More on derivative of an exponential

[Loren Booda]

We know that d/dx(exp(cx))=c(exp(cx)), where c is a constant.

Does there exist a function g(cx) such that d/dx(exp(g(cx)))=1/c(exp(g(cx))) ?

 

[StephenPrivitera]

If cx=h, then g(h)=h/c².
d[e^g(h)]/dx=(dg/dh)(dh/dx)e^g(h)=(1/c²)(c)e^g(h)=(1/c)e^g(h)

 

[mathman]

If cx=h, then g(h)=h/c².
de^g(h)/dx=(dg/dh)(dh/dx)e^g(h)=(1/c2)(c)e^g(h)=(1/c)e^g(h)
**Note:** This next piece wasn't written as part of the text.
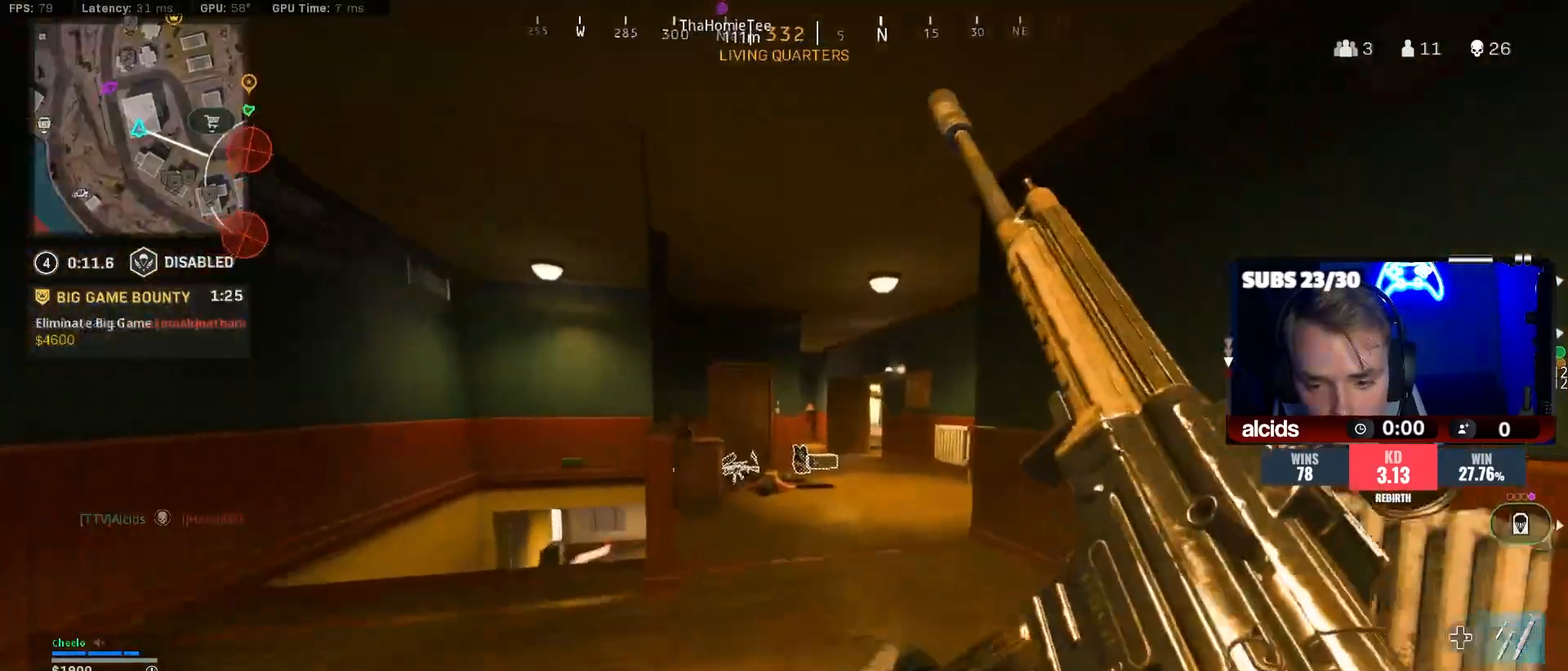
{"dt_ms": 500, "buttons": ["Y", "L3"], "left_stick": "up", "right_stick": "center", "events": [[233, "L3", "down"], [300, "Y", "down"], [333, "L3", "up"], [400, "Y", "up"], [467, "L3", "down"], [467, "Y", "down"]]}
That doesn't really answer the question. All you have is
d(e^x/c/dx=(1/c)e^x/c. In other words, you have changed from c to 1/c.

 

[StephenPrivitera]

I know it's only a small change but it answers the question. Loren wanted a composite function g(h(x)) such that d[e^g]/dx=(1/c)e^g. Clearly dg/dx=1/c. I did forget a constant: g(h(x))=x/c+C, h(x)=cx, g(cx)=x/c+C=cx/c²+C=h/c²+C. Perhaps I misunderstand the question.

 

[Loren Booda]

Perhaps I am asking how one might take a "function of linear constant" in an exponential argument and obtain the reciprocal constant upon differentiation. (I explained the problem better mathematically in my original post.) I tend to agree with mathman here, that I wanted to preserve the linear constant relationship in the argument.

Any solutions?

 

[StephenPrivitera]

The only solution is g(h)=h/c²+C or g(cx)=x/c+C. If h=cx, then you get the desired derivative but you can't preserve the linear relationship (if by that you mean the "cx" term) because the c's cancel. Although, technically, it is linear. Since c is a constant, so is 1/c. But as far as your question goes, there are no solutions that provide what you're looking for.
d[e^g(cx)]/dx=[dg/d(cx)][d(cx)/dx]e^g(cx)=(1/c)e^g(cx)
since e^g(cx) is never zero, you can divide the last two parts of the equation by this term and you get,
[dg/d(cx)][d(cx)/dx]=1/c
[dg/d(cx)]c=1/c
dg/d(cx)=1/c²
dg=[1/c²]d(cx)
let u=cx
du=d(cx)
dg=[1/c²]du
g=u/c²+C=x/c+C
This is the only family of functions that will satisfy that equation.